Onebox embeds too much content when target page has malformed HTML

Hi,

I had an issue with the following link: http://cupfoundation.wordpress.com/2014/10/13/le-charlatanisme-de-galuel/

Put on a one-line, it almost imports the whole page. I think this is not a normal behaviour, isn’t it?

1 Like

This is indeed really weird, the preview of the onebox is completely different than the cooked version…

We have seen this before, it implies badly invalid markup on the target site which somehow confuses the oneboxer, that is what I recall.

So what should we do about it?

See if the target site passes html validation via the w3c validator, and if not, how many errors does it report?

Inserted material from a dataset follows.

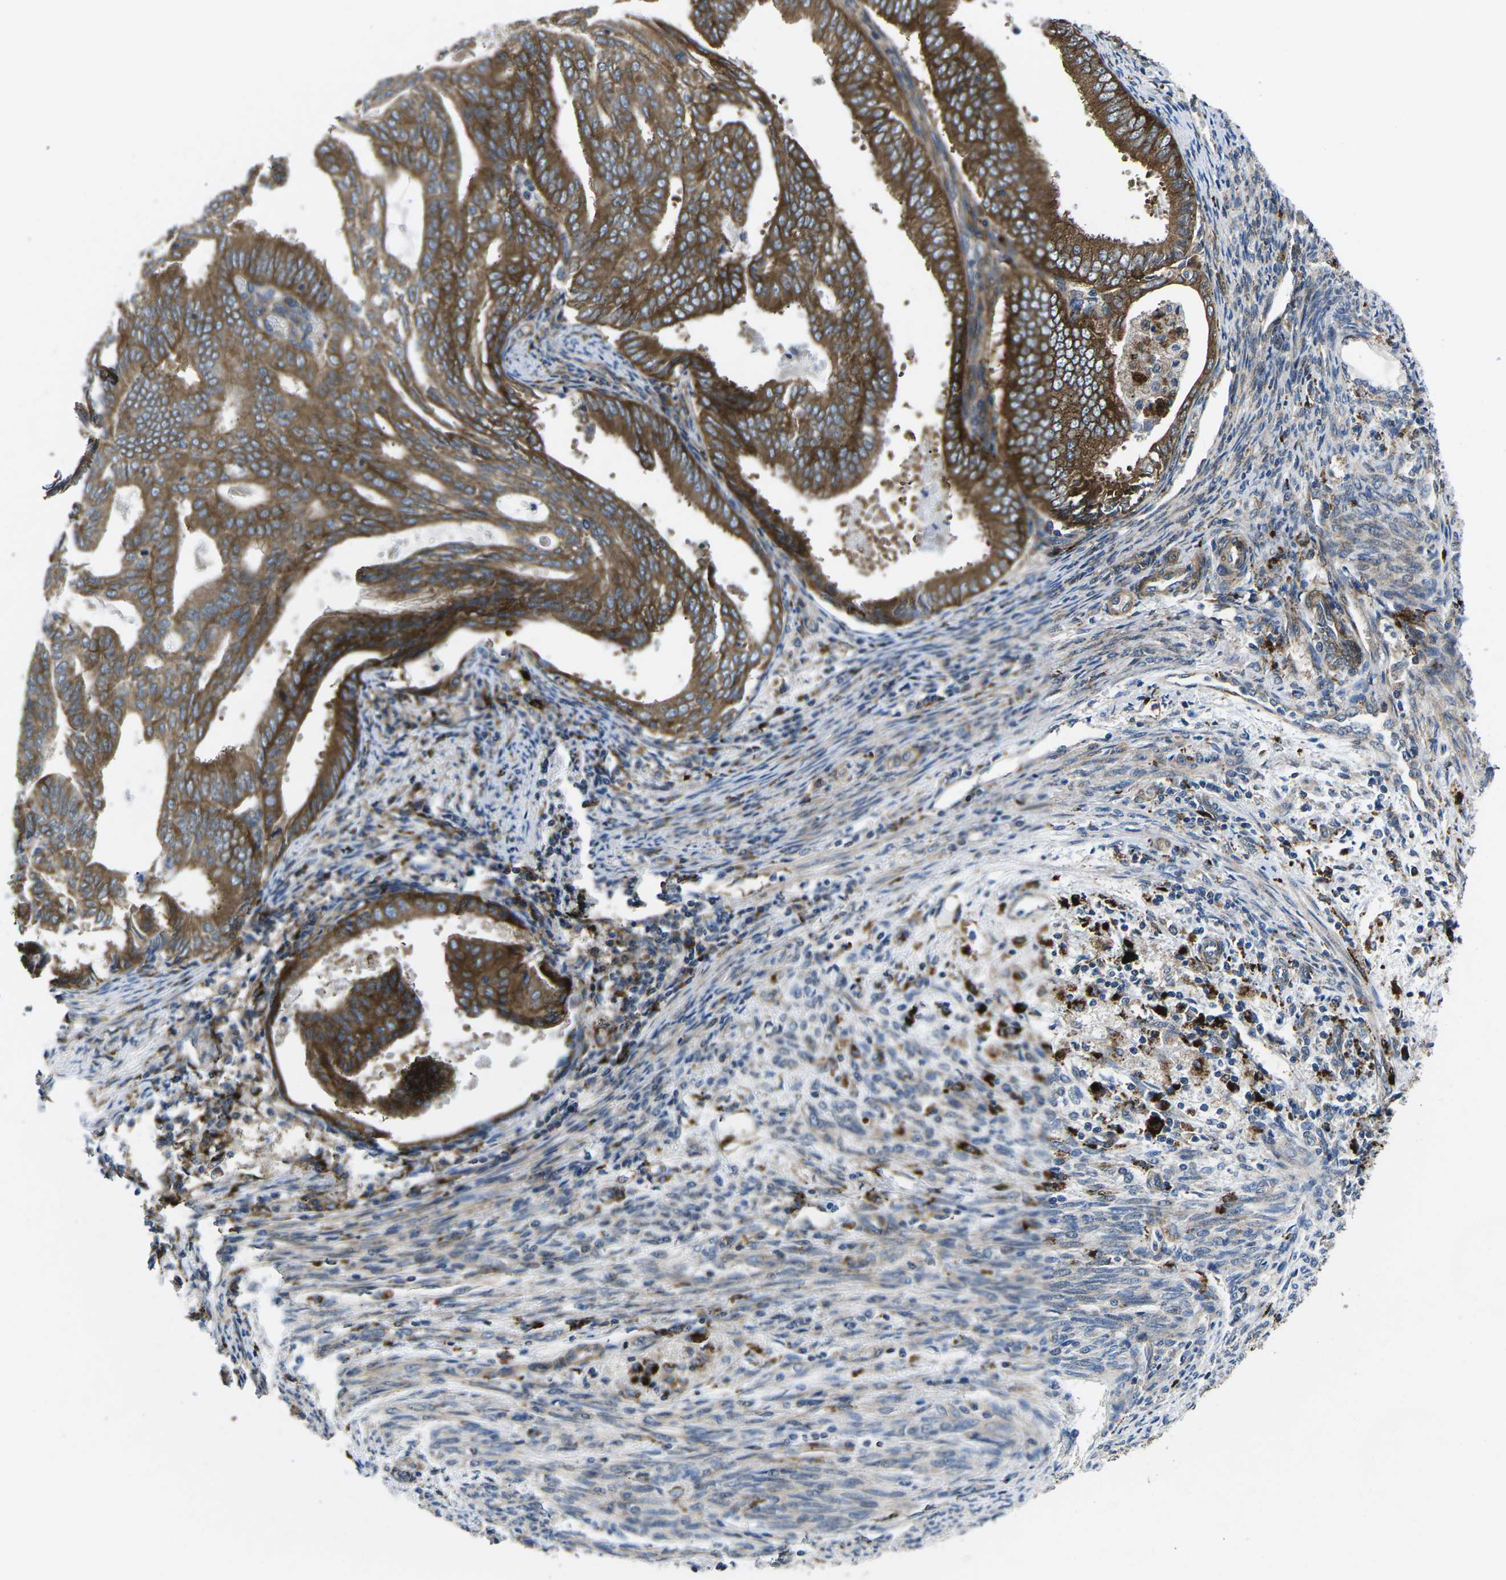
{"staining": {"intensity": "strong", "quantity": ">75%", "location": "cytoplasmic/membranous"}, "tissue": "endometrial cancer", "cell_type": "Tumor cells", "image_type": "cancer", "snomed": [{"axis": "morphology", "description": "Adenocarcinoma, NOS"}, {"axis": "topography", "description": "Endometrium"}], "caption": "Endometrial cancer (adenocarcinoma) was stained to show a protein in brown. There is high levels of strong cytoplasmic/membranous positivity in approximately >75% of tumor cells.", "gene": "DLG1", "patient": {"sex": "female", "age": 58}}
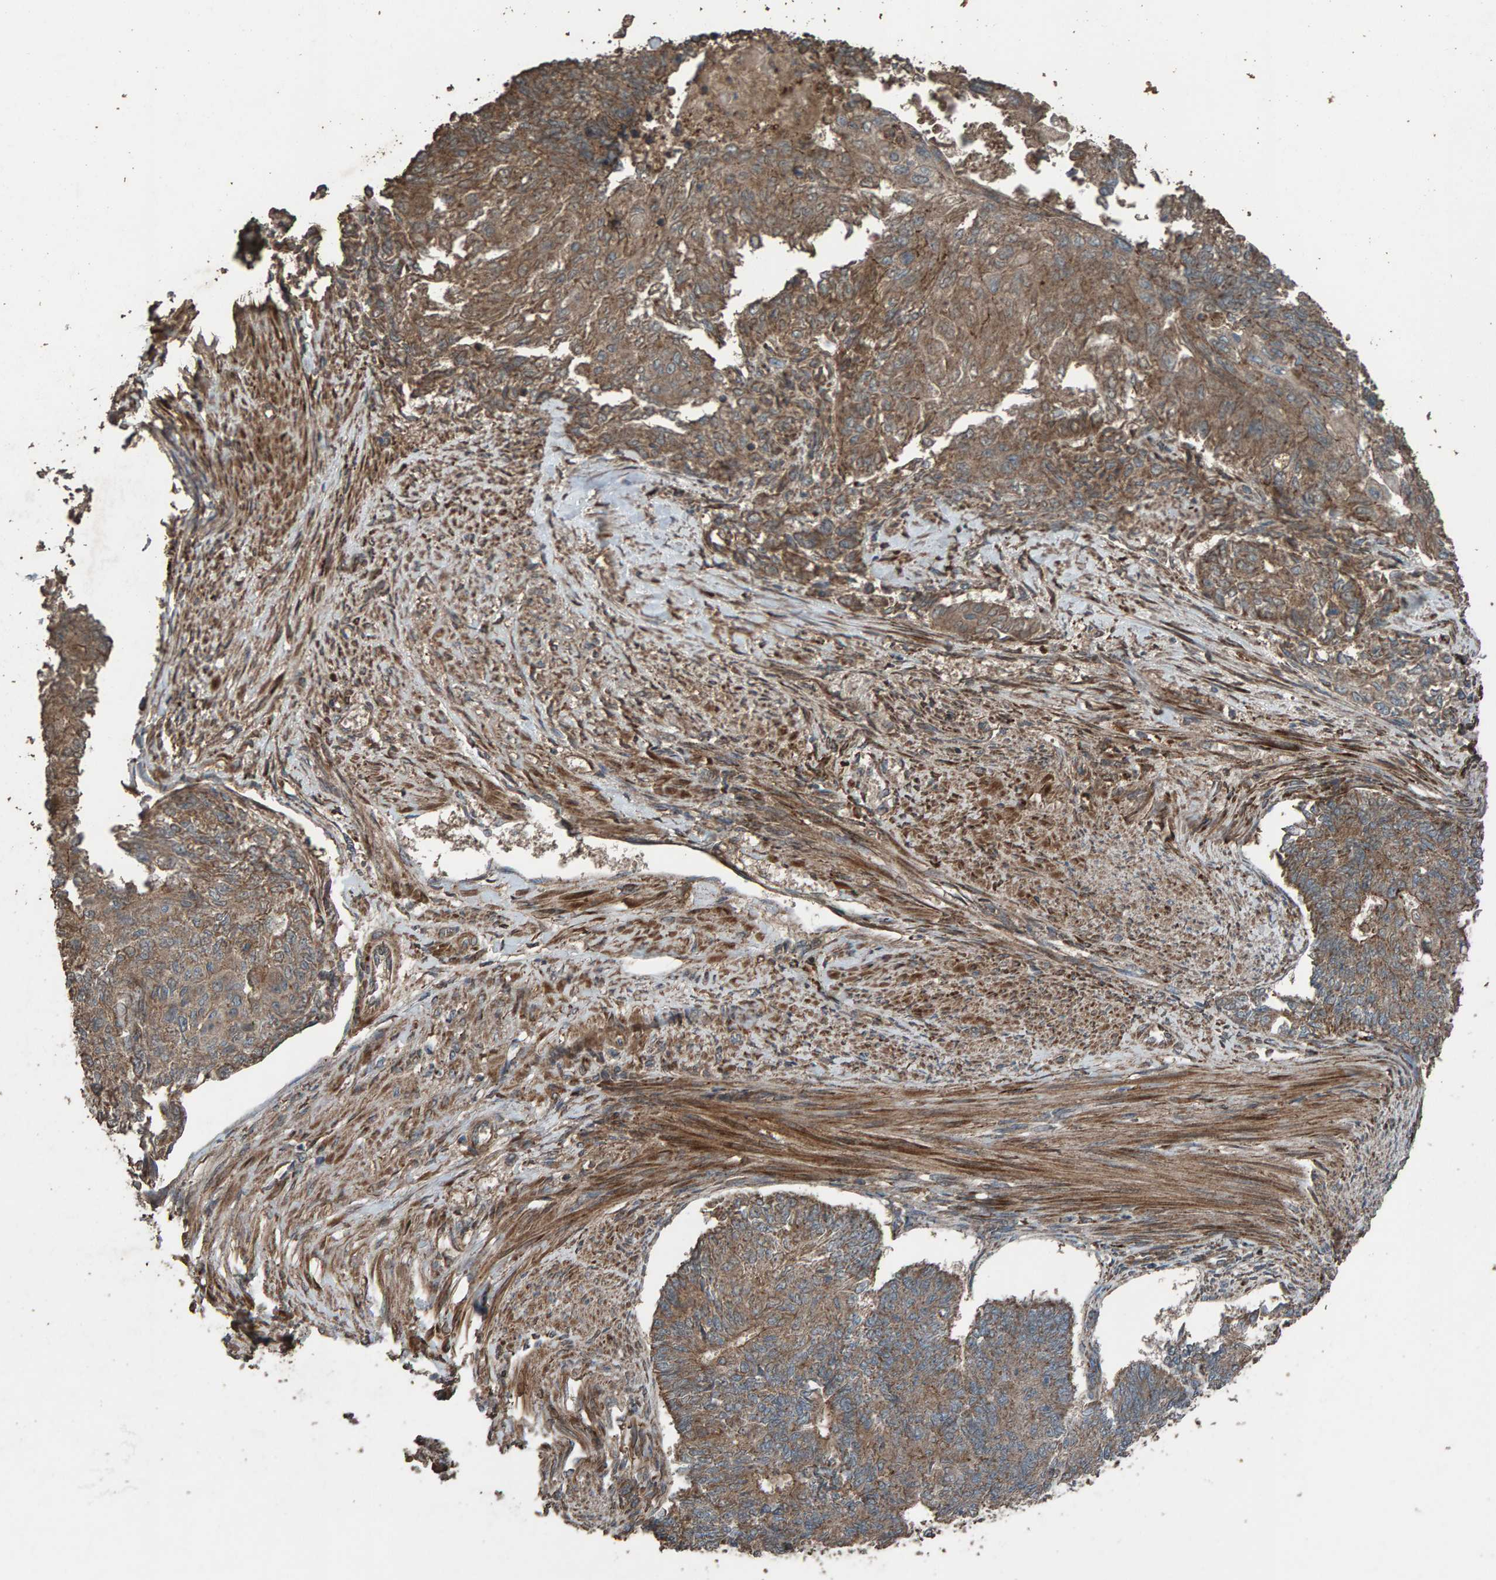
{"staining": {"intensity": "moderate", "quantity": ">75%", "location": "cytoplasmic/membranous"}, "tissue": "endometrial cancer", "cell_type": "Tumor cells", "image_type": "cancer", "snomed": [{"axis": "morphology", "description": "Adenocarcinoma, NOS"}, {"axis": "topography", "description": "Endometrium"}], "caption": "Moderate cytoplasmic/membranous staining for a protein is seen in about >75% of tumor cells of endometrial cancer (adenocarcinoma) using immunohistochemistry.", "gene": "DUS1L", "patient": {"sex": "female", "age": 32}}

Error Line 1250, Column 113: Stray end tag a.

…s://fr.wordpress.com/?ref=lof">Build a website with WordPress.com</a></a></div>

Yep, that’ll mess up the document structure.

2 Likes

Not sure how to fix this. Can we make onebox more tolerant of screwed up HTML?

We can, nokogiri can iron out bad html and we can trucate it at some sort of sane size.

@techapj can you add this to your list?

3 Likes

This is now fixed via:

https://github.com/discourse/onebox/commit/1b8bef8f96a4353cdfa6bc67da87d6750d5d31bf

3 Likes

Here’s how it looks now :+1:

3 Likes